Linux systems provide a simple command known as split, which enables you to break large files up into smaller pieces. In this guide, we’ll be discussing the syntax, and giving some practical examples of its use.
Why It’s Sometimes Necessary To Split Linux Files
Some online storage sites put a maximum limit on the size of each upload. So if you have a large file whose size exceeds the cap, the Linux split command provides an alternative to zipping or file compression.
Using split, you can break large files up into several smaller pieces, upload them individually, then reassemble them once all the information is in one place. This technique also applies if you need to transmit a document via email, and the mailing system puts a size limitation on file attachments.
Split Command Naming Conventions And Syntax
By default, the split command uses a simple naming scheme for file fragments. Each file portion in a sequence is designated as xaa, xab, xac, etc. With a large enough file for example, the set of pieces might go all the way from xaa to xzz.
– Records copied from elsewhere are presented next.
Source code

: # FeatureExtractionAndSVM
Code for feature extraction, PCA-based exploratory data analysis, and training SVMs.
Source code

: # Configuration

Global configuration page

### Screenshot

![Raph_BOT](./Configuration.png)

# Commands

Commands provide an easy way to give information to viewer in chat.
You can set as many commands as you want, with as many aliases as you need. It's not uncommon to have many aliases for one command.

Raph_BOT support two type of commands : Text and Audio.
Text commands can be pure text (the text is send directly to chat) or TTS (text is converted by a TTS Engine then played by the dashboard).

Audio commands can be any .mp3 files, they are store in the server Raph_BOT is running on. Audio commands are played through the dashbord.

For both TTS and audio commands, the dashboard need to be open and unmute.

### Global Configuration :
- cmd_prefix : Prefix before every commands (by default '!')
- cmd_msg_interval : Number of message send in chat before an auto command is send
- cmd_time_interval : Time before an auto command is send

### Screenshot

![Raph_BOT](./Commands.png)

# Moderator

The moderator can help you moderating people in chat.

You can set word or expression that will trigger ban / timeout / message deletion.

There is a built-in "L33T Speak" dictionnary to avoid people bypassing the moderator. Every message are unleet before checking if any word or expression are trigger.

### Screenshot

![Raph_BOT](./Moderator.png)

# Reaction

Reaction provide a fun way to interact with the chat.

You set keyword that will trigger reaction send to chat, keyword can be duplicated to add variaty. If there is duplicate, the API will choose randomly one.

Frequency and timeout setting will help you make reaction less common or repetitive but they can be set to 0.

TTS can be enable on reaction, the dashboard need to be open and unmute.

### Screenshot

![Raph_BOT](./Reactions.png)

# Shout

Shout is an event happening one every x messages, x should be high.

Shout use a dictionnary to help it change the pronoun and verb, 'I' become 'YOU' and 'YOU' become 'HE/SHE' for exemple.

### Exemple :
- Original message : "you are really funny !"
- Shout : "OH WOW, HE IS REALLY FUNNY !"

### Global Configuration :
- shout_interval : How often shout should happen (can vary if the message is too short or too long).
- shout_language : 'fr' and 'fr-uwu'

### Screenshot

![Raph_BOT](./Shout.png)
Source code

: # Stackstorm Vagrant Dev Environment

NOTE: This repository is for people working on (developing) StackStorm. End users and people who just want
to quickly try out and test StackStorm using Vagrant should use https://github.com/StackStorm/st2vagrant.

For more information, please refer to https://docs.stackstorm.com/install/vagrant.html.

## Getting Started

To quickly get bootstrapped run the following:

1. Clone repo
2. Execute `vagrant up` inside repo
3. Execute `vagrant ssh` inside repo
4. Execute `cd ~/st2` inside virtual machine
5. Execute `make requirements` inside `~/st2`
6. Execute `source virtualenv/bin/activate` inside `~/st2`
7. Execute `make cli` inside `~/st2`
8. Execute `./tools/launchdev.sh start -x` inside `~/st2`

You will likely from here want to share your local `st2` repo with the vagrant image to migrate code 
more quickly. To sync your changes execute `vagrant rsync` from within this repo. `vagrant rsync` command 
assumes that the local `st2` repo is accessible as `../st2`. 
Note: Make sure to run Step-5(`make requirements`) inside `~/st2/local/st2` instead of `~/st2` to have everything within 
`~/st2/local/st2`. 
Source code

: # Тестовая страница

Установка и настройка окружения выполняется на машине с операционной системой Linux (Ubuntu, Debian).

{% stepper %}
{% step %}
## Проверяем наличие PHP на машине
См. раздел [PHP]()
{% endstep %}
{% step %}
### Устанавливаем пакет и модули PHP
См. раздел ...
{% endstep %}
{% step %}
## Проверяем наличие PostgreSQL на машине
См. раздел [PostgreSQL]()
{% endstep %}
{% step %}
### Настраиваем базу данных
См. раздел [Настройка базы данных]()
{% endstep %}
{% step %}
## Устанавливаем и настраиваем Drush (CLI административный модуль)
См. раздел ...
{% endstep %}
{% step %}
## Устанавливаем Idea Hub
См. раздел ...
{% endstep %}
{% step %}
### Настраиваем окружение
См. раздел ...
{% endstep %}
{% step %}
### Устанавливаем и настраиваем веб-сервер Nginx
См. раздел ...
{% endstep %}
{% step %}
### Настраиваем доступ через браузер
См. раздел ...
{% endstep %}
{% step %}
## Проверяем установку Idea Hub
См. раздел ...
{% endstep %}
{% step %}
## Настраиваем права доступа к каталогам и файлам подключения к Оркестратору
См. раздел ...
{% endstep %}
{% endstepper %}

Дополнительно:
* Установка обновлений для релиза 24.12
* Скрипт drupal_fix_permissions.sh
Also by default, split runs silently, without any feedback to the user. If you’d like the split command to echo what it’s doing, you’ll need to use the –verbose option. This command line parameter will cause the split command to display each of the file fragments as they are being created. Here’s an example:
$ split –-verbose bigfile
creating file ‘xaa’
creating file ‘xab’
creating file ‘xac’
You can add a prefix to the filename for greater clarity or if, for example, you have a number of files to subject to the splitting process. So, to name all the pieces of your original file bigfile.xaa, bigfile.xab, etc., you could add a prefix to the end of your split command, like this:
$ split –-verbose bigfile bigfile.
creating file ‘bigfile.aa’
creating file ‘bigfile.ab’
creating file ‘bigfile.ac’
By convention, a dot is added to the end of the prefix shown in the above command, to associate each fragment with the original bigfile. If the dot had been left out, the split command would instead have produced a set of file fragments with run-on names like bigfilexaa, bigfilexab, and so on.
File Handling With Split
The Linux split command creates the fragments without removing your original file. It’s possible to specify the size of the file fragments, by adding the -b modifier to the command line syntax.
The following example would split bigfile into 100 megabyte pieces:
$ split -b100M bigfile
You can specify file sizes in kilobytes, megabytes, gigabytes, terabytes, petabytes, and all denominations up to the known maximum (yottabytes?). All specifications have to use the appropriate letter from K, M, G, T, P, E, Z and Y.
Files may also be split on the basis of a certain number of lines in the document, rather than bytes. For this, you’ll need to use the -l (lines) option. In the example below, each file will have 1,000 lines, with the possible exception of the last one which may have fewer lines.
$ split –verbose -l1000 logfile log.
creating file ‘log.aa’
creating file ‘log.ab’
creating file ‘log.ac’
creating file ‘log.ad’
creating file ‘log.ae’
creating file ‘log.af’
creating file ‘log.ag’
creating file ‘log.ah’
creating file ‘log.ai’
creating file ‘log.aj’
Reassembling Split Files
If you need to reassemble your file from fragments on a remote site, you can use a cat command like one of these:
$ cat x?? > original.file
$ cat log.?? > original.file
With the commands we’ve covered so far, splitting and reassembling may be accomplished for both binary and text files. For splitting and reassembly, you can use the diff command to verify that the originally split file and the reassembled product are the same.
In this example, we use split to break the zip binary file into 50 kilobyte pieces, use cat to reassemble them, and then compare the reassembled and original files:
$ split –verbose -b50K zip zip.
creating file ‘zip.aa’
creating file ‘zip.ab’
creating file ‘zip.ac’
creating file ‘zip.ad’
creating file ‘zip.ae’
$ cat zip.a? > zip.new
$ diff zip zip.new
$ <== no output = no difference
Splitting Files On The Basis Of Context
To split files based on context, you can use the csplit command. The basic syntax reads:
csplit [OPTION]… FILE PATTERN…
The parts are defined by context lines, with the output pieces of FILE separated by PATTERN(s) to files ‘xx00’, ‘xx01’, etc. The output byte counts of each piece conform to standard output.
If for example we have a text file named list.txt with contents as follows:
- Apples
- Bananas
- Oranges
- Pineapples
- Guava
We can split this file into two parts (with the second part starting from 3rd line) using the csplit command in this manner:
(Image source: GeeksforGeeks.com)
A Word Of Caution
If you use the Linux split command often with the default naming convention, you can easily end up overwriting some file chunks with others. And if you have file fragments left over from some earlier split, your file storage system may be playing host to more pieces than you were expecting.